How To Divide Investments In Divorce

divorce investments

One of the most important and valuable assets to divide in a divorce is the retirement funds owned separately or jointly by the spouse. Often in a marriage, only one spouse has generated the income to drive the investment account, and the other spouse needs a share of that account to have the ability to survive the golden years.

Investment accounts come in two categories; work-related and non-work-related.

The work-related accounts usually involve either a pension or an IRA where the employer makes matching contributions. Most pensions have a marital component to them, i.e., they accrued value during the marriage.

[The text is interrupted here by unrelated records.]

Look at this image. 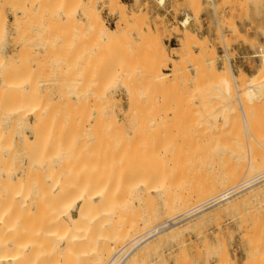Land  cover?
<instances>
[{
	"label": "rangeland",
	"instance_id": "rangeland-1",
	"mask_svg": "<svg viewBox=\"0 0 264 264\" xmlns=\"http://www.w3.org/2000/svg\"><path fill=\"white\" fill-rule=\"evenodd\" d=\"M187 18L189 19L188 25L183 28L180 24ZM185 30L187 32H185ZM101 51L104 52L101 53ZM255 55H260V57L256 58ZM262 57H264V0H6V2L5 0H0V60L4 61L1 64L6 63L7 71H2L8 72L7 77L10 82L9 88H6V90L8 89L7 91L4 92L3 89H0V109H3L4 107L7 109L0 110V121L1 119L4 120L0 122V127L3 126V128H0V131L2 129L4 133H0V156L2 157H0V159L3 162L0 163V182H2L0 183V188H2L0 189L2 190L0 191V194L5 192L4 187H9V189L6 190L7 192L4 193L6 195H0V200L2 201L4 199L1 198L6 197L4 202H0V204H2L0 205V216L3 210L6 209L7 204H11L8 205L10 207L12 206L11 208L16 206L12 210L16 212V215L18 212L20 213L18 215H22L19 219L17 218L19 221L14 218L16 222L14 219L8 222L7 226H14L12 232H3L4 229H1L0 227L1 243L10 240L11 242L15 241V247H13L14 245L12 246L13 248H16L15 251L11 247L10 250H5V252H16L17 250V252L25 251L26 253H29L28 251L37 252L38 250V253H40V251L44 248H49L48 250L44 249L45 252L53 250L54 248V252H67L66 249L64 250L66 244V234L62 233V230L60 229L57 230L54 226L53 220L49 219L51 217V219H53L54 213L62 211L65 207H63L62 204L64 193L68 192L66 197L73 196L84 184V186L89 185L88 187L91 188V192L101 191V189L104 191L106 190L107 192V200L105 204L99 208L93 209L88 220L83 221V224L81 223L82 225L80 224L81 226H79L80 228L78 227V229L73 233V236H75L73 237L75 241L74 244H76V246L73 244V247L75 246L74 248L77 250L76 257L77 255L80 256L77 257L78 260L75 257L76 262L73 259L74 262L72 263L90 264L93 259L91 257H95L98 253L96 252L98 249L97 246L100 245L102 240H106L105 238H111L115 225L129 226L133 222L132 219L136 222L138 218L143 215L152 213L151 215L154 216L153 214L155 212H151L152 210L156 211L157 214L161 211L158 215L155 213V217L156 215L157 217H153L152 220L154 221L159 217L161 218V215L163 214V218L157 219L155 221L156 223L161 222L163 219L166 220L164 213L165 207L161 206V203L165 201L164 194L162 196L158 193H152V197L150 196L147 198L144 195V192H142L143 189L141 191V189L138 188V185H141L142 182L143 184H148L147 182H149V179H152L150 180L151 185H145L144 188L147 186V188L157 186V188L161 190L167 180L164 189L169 187L170 189L176 190L175 187H178L177 190L179 191L183 188L186 190L191 188L190 190H192V188L194 189L204 186L202 183L203 175H205V183L211 179L212 175L216 176L219 174V171L224 172L223 170H226L229 165H231V163L229 165L227 164L228 167L226 166L225 168L224 166L226 163L231 160H234L231 162H235L234 158L236 153L234 152L238 149L241 150L240 154L245 155L246 152V155H248L247 151H242V149L247 150L248 145H250V159H260L261 156L264 158V64L261 62ZM17 59L19 60L17 61ZM1 66L0 69H3ZM45 66L47 67L45 68ZM97 72L98 74H96ZM167 74L168 76L165 78ZM159 75H165L163 76L164 78L161 76L164 80L161 81L159 79ZM95 80L98 81L96 82ZM106 81L109 83H107L108 85L106 84ZM16 87L19 89H16ZM64 87L66 88L64 89ZM29 88L34 89L31 91ZM61 91L65 92L61 93ZM4 93H6L9 97ZM77 93H81L80 96H77ZM95 93L96 95L94 96ZM81 95L82 99L79 98ZM91 96H93L92 98L94 101L96 99V103L92 102L93 99L90 98ZM59 97H61V100ZM6 98L7 100L5 101ZM75 98L77 101L82 102L78 108H76L77 106L71 107L72 102L74 103V101H76ZM132 101L133 103H130ZM16 103L17 107L15 105ZM140 103L141 105H139ZM83 104H85L86 107L83 106ZM92 105L103 107L97 108ZM106 106L107 108H105ZM90 107L94 109L91 110ZM80 108L82 109L80 110ZM137 108L139 110L143 109V111H138ZM12 109H24L23 111L26 112L32 111V109H44L43 119L45 120H41L39 129L37 127L38 130L35 128V131H39L40 134V137L38 135L39 139L36 140V142V137L33 139L34 134H32L28 128L25 129V125H23L24 122L20 121L18 123L19 120L17 121L16 119H13V117L8 116L9 111ZM149 109H151L152 113ZM61 110L65 113H62ZM129 110L132 112H135L136 110V117H140H138V119L141 120V123L139 122L140 120L137 119L136 121L135 118H133L135 122L131 121L130 124L129 116H126V119L123 117L124 113L127 114ZM68 111H70V114H68L69 123L66 124L64 121L68 122L66 115ZM73 111H77L78 113H74ZM80 111L84 113L80 114ZM131 111L127 115H131ZM143 112H145V114ZM61 113L62 115H66V117L62 116ZM113 114L115 116V118H113L114 120L110 119ZM76 115L79 117L77 118ZM105 116L109 119L107 120ZM95 117L98 121L96 119V121L94 120ZM102 117H104L103 121ZM5 118L9 121V123ZM63 118L65 120L62 122ZM201 118L202 120H200ZM28 119L30 123H34V118L32 116H28ZM76 119H78L79 122H76ZM100 120L102 122H107L106 124H102L101 122L102 125H97L96 123H99ZM82 121H85V123ZM144 121H146L144 125H148L150 123L149 126L151 125L152 128H142L137 130L129 127L128 125H136L135 123L143 125ZM114 122L115 124L117 123L116 126L114 125ZM13 123H16L15 126L21 123L20 126H23L12 127ZM36 123L37 122H35V124ZM73 123L80 126L76 125V127ZM62 124H64V127L67 125L69 127L67 126V128L64 129V127L61 126ZM107 125L111 126L108 127ZM104 126L107 127V129ZM115 127L119 130V132H117L118 130ZM9 128H11V130ZM61 128L63 129L62 132L60 130ZM86 130L89 132V135H87L88 132ZM136 130L138 133H136ZM7 131L8 133H6ZM84 131L85 133H83ZM22 132H24V134L26 133V136L29 138V142H26L27 140L25 142H22V140L20 141V139H22L20 134H22ZM73 134L75 137L72 136ZM107 134L108 138L106 137ZM121 134H124L123 136L125 139H123ZM135 134H137V136ZM4 135H6L7 138H3L6 137ZM78 136H81L82 140ZM86 136L88 137L87 139ZM71 137L74 141L71 140ZM102 137L106 139H102ZM118 137L122 138V140ZM134 137L138 139L135 140L136 138L134 139ZM141 137L145 139L144 142ZM186 138L189 139L187 140ZM129 139H131V142H129ZM114 141L117 143L119 142L120 144L114 143ZM140 141L142 143L137 146L136 143H140ZM2 142L9 143L5 145ZM89 142L92 143L89 144ZM19 143H21V146ZM30 143L32 145H30ZM106 143L110 144V146L107 147L108 144ZM128 143L131 147H129L130 145ZM2 144L4 146H2ZM22 144H25V147H23L24 145ZM62 144H64V147ZM126 144L129 146H126ZM142 144H145V149L142 148ZM83 145L87 147L83 148ZM92 146L96 149L94 148L93 151L88 152V150H92ZM123 146H125L124 149L122 148ZM60 147H62V149ZM73 147L76 148L74 149ZM114 147L116 149H114ZM70 148H72L73 151L69 150ZM126 148H128L127 151L125 150ZM141 148L143 151L145 150L146 153L141 152V150H139ZM181 150H183V153ZM64 151H66V155L68 156L65 155ZM79 151H81V153ZM4 152H6V154ZM11 152L12 154H10ZM163 153H165V158L161 156ZM229 153L234 154L230 155ZM227 154L229 160H227ZM7 155H9V157ZM10 155H12L11 160L15 161L16 157L17 162L13 161L14 164H12V161L9 160ZM28 156L31 159L34 157L32 159L34 161H29L30 159L28 158V160L26 158ZM61 156L62 161H56V159L58 157L61 158ZM84 156H86L87 159ZM171 156H173L174 159H170ZM78 157H80V160ZM155 157L158 159H155ZM195 157L198 158L196 159ZM230 157L232 159H230ZM46 158H48V162L44 160ZM66 158L68 159L65 160ZM153 158L154 160H152ZM209 158L212 161H210ZM42 159L44 160V164L40 162ZM112 159L114 162L110 161L111 165H109V160ZM148 159H150L152 164L148 161ZM181 159L184 162L187 161L185 162V166H180L183 162L180 164L178 163L179 161L181 162ZM192 159L194 163H192ZM198 159H201L202 162L201 160L198 161ZM218 159L219 161H216ZM117 160L121 161L119 162ZM188 160L190 162H188ZM208 161L210 162L209 164H207ZM26 162L28 164L30 162L32 163L29 164L32 169L28 168L30 166H27ZM34 162L41 163L42 165H40L42 167H39V165ZM130 162H132V164H130ZM17 163V170L15 169L13 171L15 167L13 168L12 166H15ZM191 163L193 165H191ZM199 163H203V167L202 164ZM219 163L225 164L221 165L223 166V170L218 169L221 167ZM48 164L55 165V167L53 166L55 168V174L43 176V180L40 178L41 175L38 177L35 176L34 178H37L36 181L34 178L32 181L36 182V186L35 184L32 185L33 182L31 181V184L27 188L28 192L18 193V190L16 191L13 189L15 187L12 183H14L18 177L27 174L28 170L29 173H34L35 171L41 172ZM105 164L110 166V170L109 166L107 165L106 167ZM136 164H138L139 168ZM175 164H178L179 166H175ZM63 165L66 166L65 168L67 171L72 170L69 175L67 171H64L65 173L63 172V170H65V168L63 169ZM101 165L103 168H101ZM141 165L142 167L140 168ZM147 165L152 167L150 168ZM207 165L209 167H207ZM26 166L28 169H26ZM60 166H62V168ZM69 166H71L70 169L67 168ZM85 168L87 170H85ZM89 168L93 169L90 170ZM124 168L126 169L124 170ZM155 169H157L156 175H159V177L153 174L155 173ZM201 169L202 174L199 173ZM220 169H222V167ZM10 170L17 172L13 175V172H10ZM103 170L105 171L103 172ZM121 170L122 174H120ZM183 170L184 172L181 174L180 171ZM59 171H61V173H59ZM101 171L102 173H100ZM189 171L190 173H196V175L193 173V175L190 174ZM206 171H209L210 173L214 171L215 173L213 172V174H210ZM163 174L166 175L163 176ZM186 174L188 176L187 178L185 176ZM155 176L157 178L163 177L160 178L162 181L158 182V179L155 178ZM189 176H193V178L190 179L194 181L189 180ZM197 176H199L202 180ZM7 177H11L9 179V184L8 179H5ZM76 177L78 179H76ZM101 177H103V179H101ZM146 177L148 180H146ZM39 178L44 181V185H42L43 188H41V184L43 183H41ZM153 178L155 180H153ZM181 178L185 179V181L183 180L184 183L179 181ZM62 179L64 182H62ZM37 180L40 181V186L37 184ZM67 180L69 182H67ZM102 180L105 181L102 182ZM196 180L199 181L197 182ZM57 181H59V184H62L59 185ZM65 181L69 184H65ZM139 181L141 182L139 183ZM195 181L197 183H195ZM79 182L80 184H78ZM106 182H109V184L107 185ZM172 182L175 187L172 186ZM104 183H106V185ZM186 183H189V186H187ZM117 184L119 185L117 186ZM261 184H259V186ZM2 185L4 186L2 187ZM37 185L41 188V190L40 188H37ZM61 186H63V190L60 188ZM116 187H121L122 190L116 189ZM42 190L45 191V194L46 191H51V193H49L54 195L47 193V197L43 196L45 194ZM115 190H119L120 193L117 191L118 193L116 194V198H113L114 195L110 193ZM168 190L169 189H166L165 193H167ZM29 191L32 194H30ZM8 193L9 196L12 197V203L10 202L11 198L7 195ZM246 193L247 192L245 191L237 194L233 197L234 200L227 201L228 203L224 202L222 203V206L216 205L212 208H208L197 216L183 220L176 225L177 227H173V229H169L151 238L146 242V249L141 258H138L132 264H264V185L254 190L252 194L250 193V195L249 193ZM155 194H158L159 196L157 197ZM40 196L41 199H38ZM135 197H139L140 199L138 198V200L136 198L138 200L137 201ZM160 198L163 200L161 201ZM42 200H46V202L48 201L47 204L46 202H43V204L46 205L45 209L40 203ZM96 201H99V199ZM114 201L118 204L121 202L124 207L122 204L118 206L116 204L113 206L115 204ZM153 201L154 203H152ZM18 202H20V204ZM28 202L33 203L31 204L32 207H30V209L32 212H36L39 215V219L36 218V213H32L30 217L26 213L29 207ZM124 203H126V205ZM148 203H151L149 205L150 207L147 205ZM55 204L57 205L55 206ZM143 204H146L145 207L146 209L148 208L147 210ZM163 204L164 203H162V205ZM37 205L40 207H37ZM121 205L122 207L120 208ZM151 205H153V208L155 207L156 209L157 207L159 209L160 206V210L157 209V212V210L155 208L153 209ZM24 207L27 209L23 212ZM109 207L111 208L109 209ZM161 208H163V210ZM18 209H20V211H17ZM111 209H113L112 211L114 212L110 211ZM97 210L103 211V214L102 212L100 213L102 215H98L99 218H97V214H99ZM48 211L50 212L47 214ZM120 211H123V213ZM42 212H45L46 214ZM144 212L148 213L146 214ZM119 214L120 216L121 214L122 216H125L120 218V221L117 223V216ZM44 215H46V217ZM72 215L77 216L76 207L73 209ZM24 216L26 219L29 217V219L26 220ZM41 216L42 218L45 217V221L48 219L49 222L44 221L43 224L45 225L41 224ZM95 218H97L96 221ZM125 218H127V220ZM124 219L126 221H123V224H121V220ZM36 220H38L39 224ZM91 222L93 223V226ZM128 222H130V224H128ZM25 223H30V225ZM94 223H96L97 226H95ZM105 224H109L111 228ZM35 225L39 228L38 233H36L38 228ZM41 225L43 229L41 228ZM11 226L10 228L12 229ZM98 226H100L99 228L101 230H99ZM17 227L22 228V230H25L26 232H23L20 228H18V231L20 229L19 232L21 233H17ZM32 227L36 228V231L34 228L32 229ZM87 227L90 229H85ZM27 228L29 230H27ZM40 228L42 229V232L44 231L43 233H45V235L40 232ZM107 229L111 232L107 231ZM15 230L16 233L14 232ZM34 233L38 236H35ZM10 235L12 237L15 236V238L13 239ZM87 235H89V237ZM25 236L28 237L26 238ZM31 236L33 238H31ZM91 236L93 238L96 236V238H94L95 240H92L93 238ZM62 237L64 238L62 239ZM98 237L101 238L99 239ZM102 237H104V239H102ZM34 238H36L35 240L38 242V244H36L37 242L35 243L37 246H33H36L35 248L32 247L35 242ZM51 238L53 239L51 240ZM25 239L29 244H26ZM17 240L20 243H18ZM40 243L41 246H39ZM52 245L53 247L51 248ZM55 245H57V247H55ZM40 247L42 248L40 249ZM44 250H42L41 253H43ZM76 250L73 251L75 252ZM0 252H3V250L1 249ZM87 252H89V254ZM91 252H94L95 254H92ZM42 255L43 254H40V256ZM56 259L55 257H53V259L50 258L46 264H54ZM60 259L61 258L59 257V260ZM85 259L89 260V262Z\"/></svg>",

That marital component is usually divisible under a federal law known as ERISA. However, some pensions are excluded by law – notably, pensions for public school teachers. You will need to check with your attorney to see if your spouse has a pension that could be non-divisible.

The non-work-related pensions are either IRAs or investment accounts like mutual funds. Again, even if in the name of one spouse, the contributions made during the marriage are marital property subject to division.

Identifying the existence of the investment accounts is the easy part; dividing out the shares can be tricky. Why?

Most retirement accounts do not vest until the holder reaches retirement; consequently, one cannot identify with precision the exact dollar value of the marital portion at the time of divorce because we cannot predict the future. Instead, we can assign to a spouse a percentage of the account as of the date of dissolution. That amount can be allocated to a separate fund in the name of the other spouse, and all without any early withdrawal penalties or taxes.

In order to allocate a part of a pension or other retirement account or an investment fund, the parties will need to use a Qualified Domestic Relations Order, or QDRO.

Unfortunately, we do not have a uniform QDRO that covers every retirement and investment plan. Instead, we have a whole variety of plans that vary based on the requirements of the plan administrator. You will need an attorney who has experience drafting QDROs to make sure yours will be accepted by the plan administrator; if not, it will need to be rewritten, and this can cause potential problems as well as additional expense.

Once an accepted QDRO is signed by the court, the spouse now has a defined share in that retirement or investment account. The spouse could borrow against it or even withdraw the funds if allowed, but the latter option will result in penalties and taxes. The best part about the QDRO is that it allows the share to continue to grow as it had been for the time during the marriage, and the spouse can add funds to it as well as the plan allows.

Remember, retirement accounts and investment accounts may prove the most important assets to divide in a marriage, but also the trickiest.